Records provided:
+++

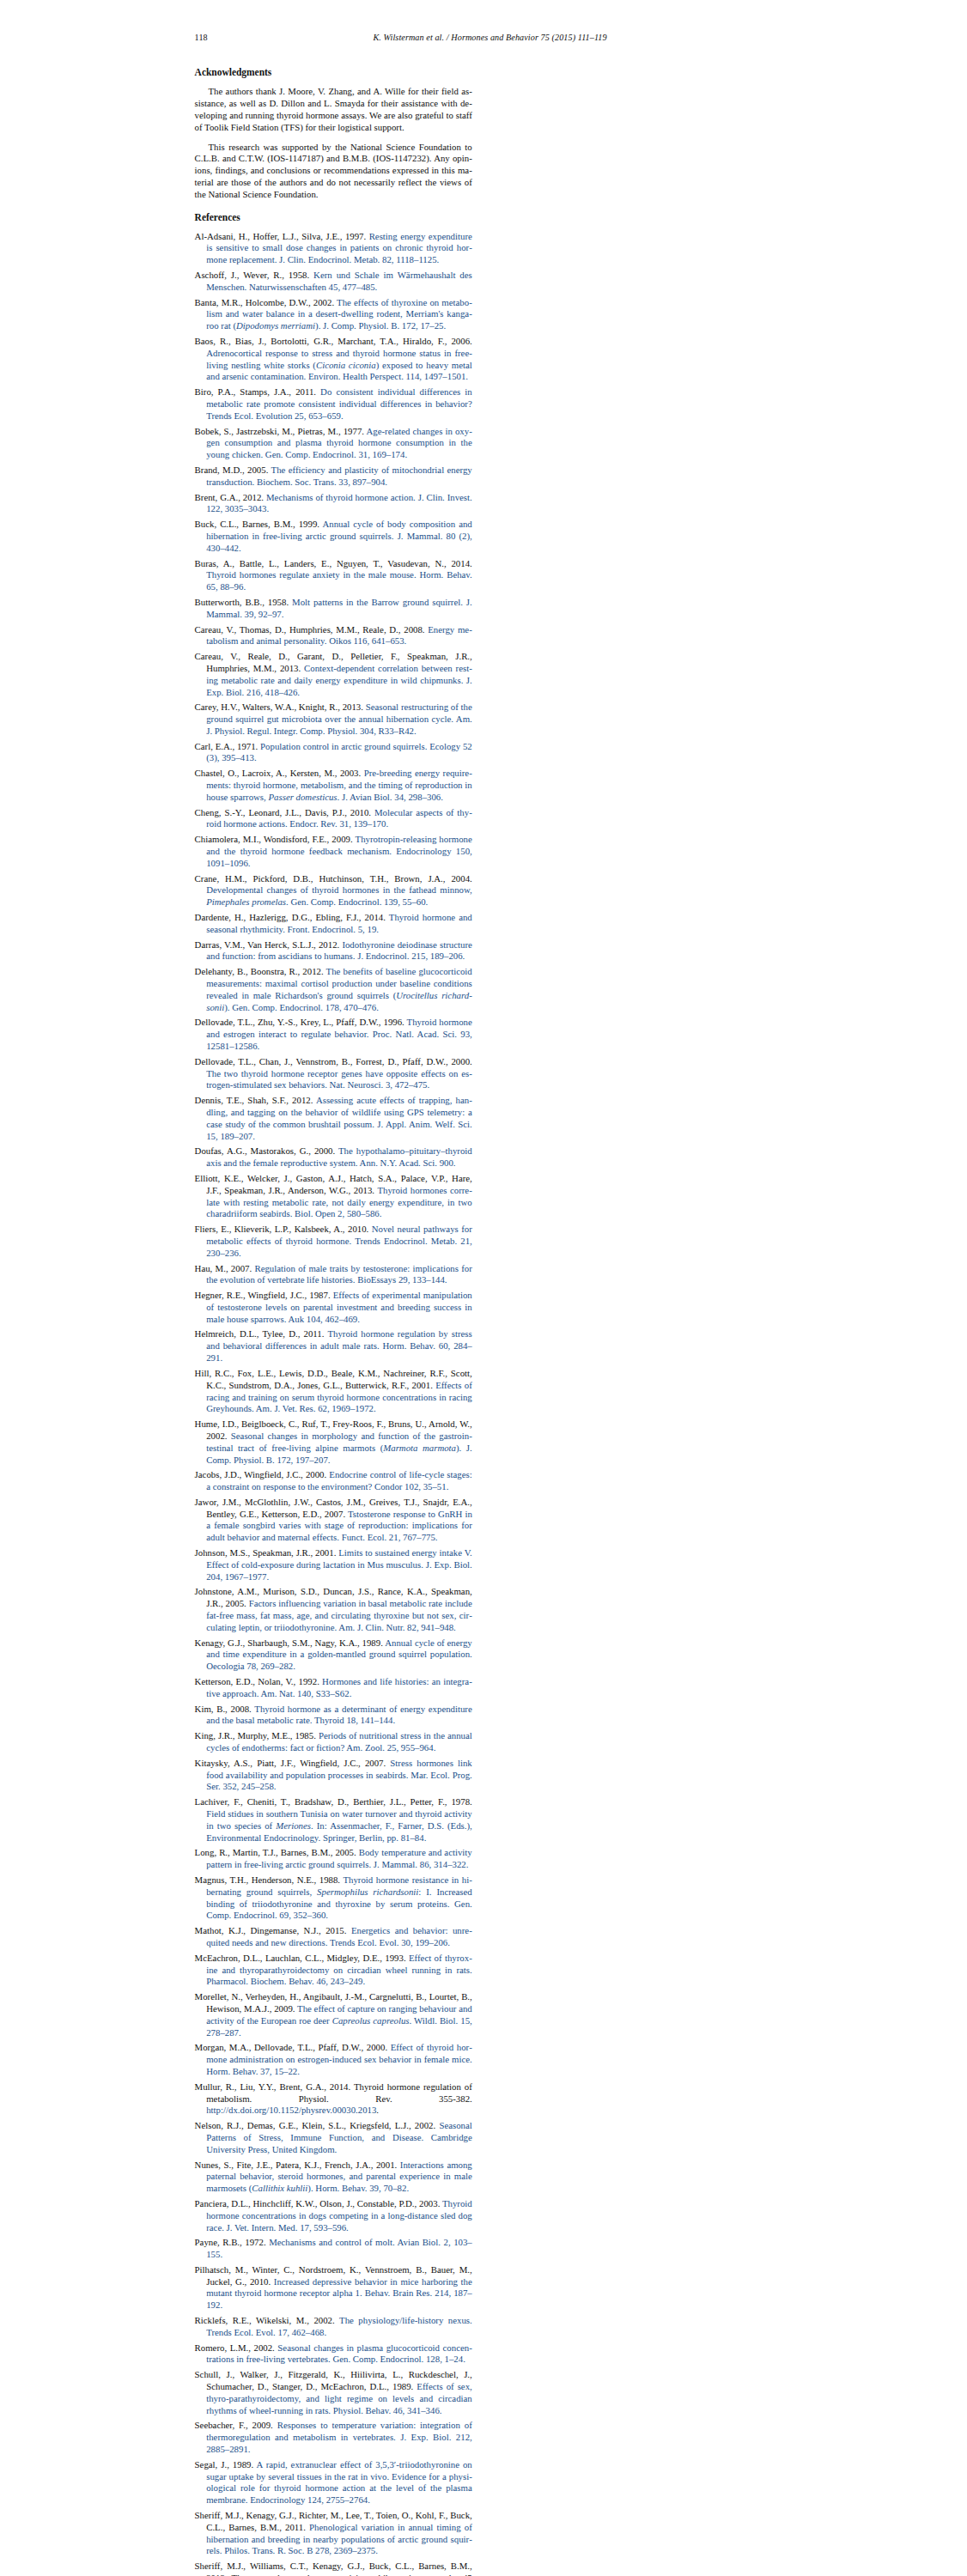118 K. Wilsterman et al. / Hormones and Behavior 75 (2015) 111–119
Acknowledgments
The authors thank J. Moore, V. Zhang, and A. Wille for their field assistance, as well as D. Dillon and L. Smayda for their assistance with developing and running thyroid hormone assays. We are also grateful to staff of Toolik Field Station (TFS) for their logistical support.
This research was supported by the National Science Foundation to C.L.B. and C.T.W. (IOS-1147187) and B.M.B. (IOS-1147232). Any opinions, findings, and conclusions or recommendations expressed in this material are those of the authors and do not necessarily reflect the views of the National Science Foundation.
References
Al-Adsani, H., Hoffer, L.J., Silva, J.E., 1997. Resting energy expenditure is sensitive to small dose changes in patients on chronic thyroid hormone replacement. J. Clin. Endocrinol. Metab. 82, 1118–1125.
Aschoff, J., Wever, R., 1958. Kern und Schale im Wärmehaushalt des Menschen. Naturwissenschaften 45, 477–485.
Banta, M.R., Holcombe, D.W., 2002. The effects of thyroxine on metabolism and water balance in a desert-dwelling rodent, Merriam's kangaroo rat (Dipodomys merriami). J. Comp. Physiol. B. 172, 17–25.
Baos, R., Bias, J., Bortolotti, G.R., Marchant, T.A., Hiraldo, F., 2006. Adrenocortical response to stress and thyroid hormone status in free-living nestling white storks (Ciconia ciconia) exposed to heavy metal and arsenic contamination. Environ. Health Perspect. 114, 1497–1501.
Biro, P.A., Stamps, J.A., 2011. Do consistent individual differences in metabolic rate promote consistent individual differences in behavior? Trends Ecol. Evolution 25, 653–659.
Bobek, S., Jastrzebski, M., Pietras, M., 1977. Age-related changes in oxygen consumption and plasma thyroid hormone consumption in the young chicken. Gen. Comp. Endocrinol. 31, 169–174.
Brand, M.D., 2005. The efficiency and plasticity of mitochondrial energy transduction. Biochem. Soc. Trans. 33, 897–904.
Brent, G.A., 2012. Mechanisms of thyroid hormone action. J. Clin. Invest. 122, 3035–3043.
Buck, C.L., Barnes, B.M., 1999. Annual cycle of body composition and hibernation in free-living arctic ground squirrels. J. Mammal. 80 (2), 430–442.
Buras, A., Battle, L., Landers, E., Nguyen, T., Vasudevan, N., 2014. Thyroid hormones regulate anxiety in the male mouse. Horm. Behav. 65, 88–96.
Butterworth, B.B., 1958. Molt patterns in the Barrow ground squirrel. J. Mammal. 39, 92–97.
Careau, V., Thomas, D., Humphries, M.M., Reale, D., 2008. Energy metabolism and animal personality. Oikos 116, 641–653.
Careau, V., Reale, D., Garant, D., Pelletier, F., Speakman, J.R., Humphries, M.M., 2013. Context-dependent correlation between resting metabolic rate and daily energy expenditure in wild chipmunks. J. Exp. Biol. 216, 418–426.
Carey, H.V., Walters, W.A., Knight, R., 2013. Seasonal restructuring of the ground squirrel gut microbiota over the annual hibernation cycle. Am. J. Physiol. Regul. Integr. Comp. Physiol. 304, R33–R42.
Carl, E.A., 1971. Population control in arctic ground squirrels. Ecology 52 (3), 395–413.
Chastel, O., Lacroix, A., Kersten, M., 2003. Pre-breeding energy requirements: thyroid hormone, metabolism, and the timing of reproduction in house sparrows, Passer domesticus. J. Avian Biol. 34, 298–306.
Cheng, S.-Y., Leonard, J.L., Davis, P.J., 2010. Molecular aspects of thyroid hormone actions. Endocr. Rev. 31, 139–170.
Chiamolera, M.I., Wondisford, F.E., 2009. Thyrotropin-releasing hormone and the thyroid hormone feedback mechanism. Endocrinology 150, 1091–1096.
Crane, H.M., Pickford, D.B., Hutchinson, T.H., Brown, J.A., 2004. Developmental changes of thyroid hormones in the fathead minnow, Pimephales promelas. Gen. Comp. Endocrinol. 139, 55–60.
Dardente, H., Hazlerigg, D.G., Ebling, F.J., 2014. Thyroid hormone and seasonal rhythmicity. Front. Endocrinol. 5, 19.
Darras, V.M., Van Herck, S.L.J., 2012. Iodothyronine deiodinase structure and function: from ascidians to humans. J. Endocrinol. 215, 189–206.
Delehanty, B., Boonstra, R., 2012. The benefits of baseline glucocorticoid measurements: maximal cortisol production under baseline conditions revealed in male Richardson's ground squirrels (Urocitellus richardsonii). Gen. Comp. Endocrinol. 178, 470–476.
Dellovade, T.L., Zhu, Y.-S., Krey, L., Pfaff, D.W., 1996. Thyroid hormone and estrogen interact to regulate behavior. Proc. Natl. Acad. Sci. 93, 12581–12586.
Dellovade, T.L., Chan, J., Vennstrom, B., Forrest, D., Pfaff, D.W., 2000. The two thyroid hormone receptor genes have opposite effects on estrogen-stimulated sex behaviors. Nat. Neurosci. 3, 472–475.
Dennis, T.E., Shah, S.F., 2012. Assessing acute effects of trapping, handling, and tagging on the behavior of wildlife using GPS telemetry: a case study of the common brushtail possum. J. Appl. Anim. Welf. Sci. 15, 189–207.
Doufas, A.G., Mastorakos, G., 2000. The hypothalamo–pituitary–thyroid axis and the female reproductive system. Ann. N.Y. Acad. Sci. 900.
Elliott, K.E., Welcker, J., Gaston, A.J., Hatch, S.A., Palace, V.P., Hare, J.F., Speakman, J.R., Anderson, W.G., 2013. Thyroid hormones correlate with resting metabolic rate, not daily energy expenditure, in two charadriiform seabirds. Biol. Open 2, 580–586.
Fliers, E., Klieverik, L.P., Kalsbeek, A., 2010. Novel neural pathways for metabolic effects of thyroid hormone. Trends Endocrinol. Metab. 21, 230–236.
Hau, M., 2007. Regulation of male traits by testosterone: implications for the evolution of vertebrate life histories. BioEssays 29, 133–144.
Hegner, R.E., Wingfield, J.C., 1987. Effects of experimental manipulation of testosterone levels on parental investment and breeding success in male house sparrows. Auk 104, 462–469.
Helmreich, D.L., Tylee, D., 2011. Thyroid hormone regulation by stress and behavioral differences in adult male rats. Horm. Behav. 60, 284–291.
Hill, R.C., Fox, L.E., Lewis, D.D., Beale, K.M., Nachreiner, R.F., Scott, K.C., Sundstrom, D.A., Jones, G.L., Butterwick, R.F., 2001. Effects of racing and training on serum thyroid hormone concentrations in racing Greyhounds. Am. J. Vet. Res. 62, 1969–1972.
Hume, I.D., Beiglboeck, C., Ruf, T., Frey-Roos, F., Bruns, U., Arnold, W., 2002. Seasonal changes in morphology and function of the gastrointestinal tract of free-living alpine marmots (Marmota marmota). J. Comp. Physiol. B. 172, 197–207.
Jacobs, J.D., Wingfield, J.C., 2000. Endocrine control of life-cycle stages: a constraint on response to the environment? Condor 102, 35–51.
Jawor, J.M., McGlothlin, J.W., Castos, J.M., Greives, T.J., Snajdr, E.A., Bentley, G.E., Ketterson, E.D., 2007. Tstosterone response to GnRH in a female songbird varies with stage of reproduction: implications for adult behavior and maternal effects. Funct. Ecol. 21, 767–775.
Johnson, M.S., Speakman, J.R., 2001. Limits to sustained energy intake V. Effect of cold-exposure during lactation in Mus musculus. J. Exp. Biol. 204, 1967–1977.
Johnstone, A.M., Murison, S.D., Duncan, J.S., Rance, K.A., Speakman, J.R., 2005. Factors influencing variation in basal metabolic rate include fat-free mass, fat mass, age, and circulating thyroxine but not sex, circulating leptin, or triiodothyronine. Am. J. Clin. Nutr. 82, 941–948.
Kenagy, G.J., Sharbaugh, S.M., Nagy, K.A., 1989. Annual cycle of energy and time expenditure in a golden-mantled ground squirrel population. Oecologia 78, 269–282.
Ketterson, E.D., Nolan, V., 1992. Hormones and life histories: an integrative approach. Am. Nat. 140, S33–S62.
Kim, B., 2008. Thyroid hormone as a determinant of energy expenditure and the basal metabolic rate. Thyroid 18, 141–144.
King, J.R., Murphy, M.E., 1985. Periods of nutritional stress in the annual cycles of endotherms: fact or fiction? Am. Zool. 25, 955–964.
Kitaysky, A.S., Piatt, J.F., Wingfield, J.C., 2007. Stress hormones link food availability and population processes in seabirds. Mar. Ecol. Prog. Ser. 352, 245–258.
Lachiver, F., Cheniti, T., Bradshaw, D., Berthier, J.L., Petter, F., 1978. Field stidues in southern Tunisia on water turnover and thyroid activity in two species of Meriones. In: Assenmacher, F., Farner, D.S. (Eds.), Environmental Endocrinology. Springer, Berlin, pp. 81–84.
Long, R., Martin, T.J., Barnes, B.M., 2005. Body temperature and activity pattern in free-living arctic ground squirrels. J. Mammal. 86, 314–322.
Magnus, T.H., Henderson, N.E., 1988. Thyroid hormone resistance in hibernating ground squirrels, Spermophilus richardsonii: I. Increased binding of triiodothyronine and thyroxine by serum proteins. Gen. Comp. Endocrinol. 69, 352–360.
Mathot, K.J., Dingemanse, N.J., 2015. Energetics and behavior: unrequited needs and new directions. Trends Ecol. Evol. 30, 199–206.
McEachron, D.L., Lauchlan, C.L., Midgley, D.E., 1993. Effect of thyroxine and thyroparathyroidectomy on circadian wheel running in rats. Pharmacol. Biochem. Behav. 46, 243–249.
Morellet, N., Verheyden, H., Angibault, J.-M., Cargnelutti, B., Lourtet, B., Hewison, M.A.J., 2009. The effect of capture on ranging behaviour and activity of the European roe deer Capreolus capreolus. Wildl. Biol. 15, 278–287.
Morgan, M.A., Dellovade, T.L., Pfaff, D.W., 2000. Effect of thyroid hormone administration on estrogen-induced sex behavior in female mice. Horm. Behav. 37, 15–22.
Mullur, R., Liu, Y.Y., Brent, G.A., 2014. Thyroid hormone regulation of metabolism. Physiol. Rev. 355-382. http://dx.doi.org/10.1152/physrev.00030.2013.
Nelson, R.J., Demas, G.E., Klein, S.L., Kriegsfeld, L.J., 2002. Seasonal Patterns of Stress, Immune Function, and Disease. Cambridge University Press, United Kingdom.
Nunes, S., Fite, J.E., Patera, K.J., French, J.A., 2001. Interactions among paternal behavior, steroid hormones, and parental experience in male marmosets (Callithix kuhlii). Horm. Behav. 39, 70–82.
Panciera, D.L., Hinchcliff, K.W., Olson, J., Constable, P.D., 2003. Thyroid hormone concentrations in dogs competing in a long-distance sled dog race. J. Vet. Intern. Med. 17, 593–596.
Payne, R.B., 1972. Mechanisms and control of molt. Avian Biol. 2, 103–155.
Pilhatsch, M., Winter, C., Nordstroem, K., Vennstroem, B., Bauer, M., Juckel, G., 2010. Increased depressive behavior in mice harboring the mutant thyroid hormone receptor alpha 1. Behav. Brain Res. 214, 187–192.
Ricklefs, R.E., Wikelski, M., 2002. The physiology/life-history nexus. Trends Ecol. Evol. 17, 462–468.
Romero, L.M., 2002. Seasonal changes in plasma glucocorticoid concentrations in free-living vertebrates. Gen. Comp. Endocrinol. 128, 1–24.
Schull, J., Walker, J., Fitzgerald, K., Hiilivirta, L., Ruckdeschel, J., Schumacher, D., Stanger, D., McEachron, D.L., 1989. Effects of sex, thyro-parathyroidectomy, and light regime on levels and circadian rhythms of wheel-running in rats. Physiol. Behav. 46, 341–346.
Seebacher, F., 2009. Responses to temperature variation: integration of thermoregulation and metabolism in vertebrates. J. Exp. Biol. 212, 2885–2891.
Segal, J., 1989. A rapid, extranuclear effect of 3,5,3′-triiodothyronine on sugar uptake by several tissues in the rat in vivo. Evidence for a physiological role for thyroid hormone action at the level of the plasma membrane. Endocrinology 124, 2755–2764.
Sheriff, M.J., Kenagy, G.J., Richter, M., Lee, T., Toien, O., Kohl, F., Buck, C.L., Barnes, B.M., 2011. Phenological variation in annual timing of hibernation and breeding in nearby populations of arctic ground squirrels. Philos. Trans. R. Soc. B 278, 2369–2375.
Sheriff, M.J., Williams, C.T., Kenagy, G.J., Buck, C.L., Barnes, B.M., 2012. Thermoregulatory changes anticipate hibernation onset by 45 days: data from free-living arctic ground squirrels. J. Comp. Physiol. B. http://dx.doi.org/10.1007/s00360-012-0661-z.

+++

Check each line above for the word "richardsonii" and copy every line that has it.

Delehanty, B., Boonstra, R., 2012. The benefits of baseline glucocorticoid measurements: maximal cortisol production under baseline conditions revealed in male Richardson's ground squirrels (Urocitellus richardsonii). Gen. Comp. Endocrinol. 178, 470–476.
Magnus, T.H., Henderson, N.E., 1988. Thyroid hormone resistance in hibernating ground squirrels, Spermophilus richardsonii: I. Increased binding of triiodothyronine and thyroxine by serum proteins. Gen. Comp. Endocrinol. 69, 352–360.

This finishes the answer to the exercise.